(Document excerpt Opens)
In 1931, Congress passed the Davis-Bacon Act, requiring that contracts
for construction entered into by the Federal Government specify the
minimum wages to be paid to persons employed under those contracts.


(*) Norris-LaGuardia Act

    The Norris-LaGuardia Act, passed in 1932, during the last year of
the Hoover Administration, was the first in a series of laws passed by
Congress in the 1930s which gave Federal sanction to the right of
labor unions to organize and strike, and to use other forms of
economic leverage in dealings with management.

    The law specifically prohibited Federal courts from enforcing
so-called "yellow dog" contracts or agreements (under which workers
promised not to join a union or promised to discontinue membership in
one).
(Document excerpt Closes)
(Input for this task Opens)
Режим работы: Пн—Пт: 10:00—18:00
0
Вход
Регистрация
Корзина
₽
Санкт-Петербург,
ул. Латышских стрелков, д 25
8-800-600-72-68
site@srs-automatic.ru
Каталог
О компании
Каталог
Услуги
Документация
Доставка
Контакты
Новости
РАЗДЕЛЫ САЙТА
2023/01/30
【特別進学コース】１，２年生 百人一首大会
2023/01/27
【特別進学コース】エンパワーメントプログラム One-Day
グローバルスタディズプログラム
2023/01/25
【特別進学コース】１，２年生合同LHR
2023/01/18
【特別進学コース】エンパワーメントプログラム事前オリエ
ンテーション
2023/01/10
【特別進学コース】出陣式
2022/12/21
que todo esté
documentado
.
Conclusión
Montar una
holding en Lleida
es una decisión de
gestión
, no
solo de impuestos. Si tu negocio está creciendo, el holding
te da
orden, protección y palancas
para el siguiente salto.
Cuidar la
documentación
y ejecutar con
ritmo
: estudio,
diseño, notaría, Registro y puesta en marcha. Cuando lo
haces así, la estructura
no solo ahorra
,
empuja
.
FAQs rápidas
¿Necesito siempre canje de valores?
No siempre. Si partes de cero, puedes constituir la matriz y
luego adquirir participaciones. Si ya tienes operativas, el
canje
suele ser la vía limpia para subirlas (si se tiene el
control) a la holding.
(Input for this task Closes)
**Check your understanding**
1/ Return the part of the labor law text from "(*) Norris-LaGuardia Act" to "dealings with management.", word for word.
2/ Rewrite the records from the first line through the line with "FAQs rápidas", changing "Каталог" to "Товары" everywhere it occurs and keeping everything else the same.
The text and the records have nothing to do with each other.

**Solution set**
1/
(*) Norris-LaGuardia Act

    The Norris-LaGuardia Act, passed in 1932, during the last year of
the Hoover Administration, was the first in a series of laws passed by
Congress in the 1930s which gave Federal sanction to the right of
labor unions to organize and strike, and to use other forms of
economic leverage in dealings with management.

2/
Режим работы: Пн—Пт: 10:00—18:00
0
Вход
Регистрация
Корзина
₽
Санкт-Петербург,
ул. Латышских стрелков, д 25
8-800-600-72-68
site@srs-automatic.ru
Товары
О компании
Товары
Услуги
Документация
Доставка
Контакты
Новости
РАЗДЕЛЫ САЙТА
2023/01/30
【特別進学コース】１，２年生 百人一首大会
2023/01/27
【特別進学コース】エンパワーメントプログラム One-Day
グローバルスタディズプログラム
2023/01/25
【特別進学コース】１，２年生合同LHR
2023/01/18
【特別進学コース】エンパワーメントプログラム事前オリエ
ンテーション
2023/01/10
【特別進学コース】出陣式
2022/12/21
que todo esté
documentado
.
Conclusión
Montar una
holding en Lleida
es una decisión de
gestión
, no
solo de impuestos. Si tu negocio está creciendo, el holding
te da
orden, protección y palancas
para el siguiente salto.
Cuidar la
documentación
y ejecutar con
ritmo
: estudio,
diseño, notaría, Registro y puesta en marcha. Cuando lo
haces así, la estructura
no solo ahorra
,
empuja
.
FAQs rápidas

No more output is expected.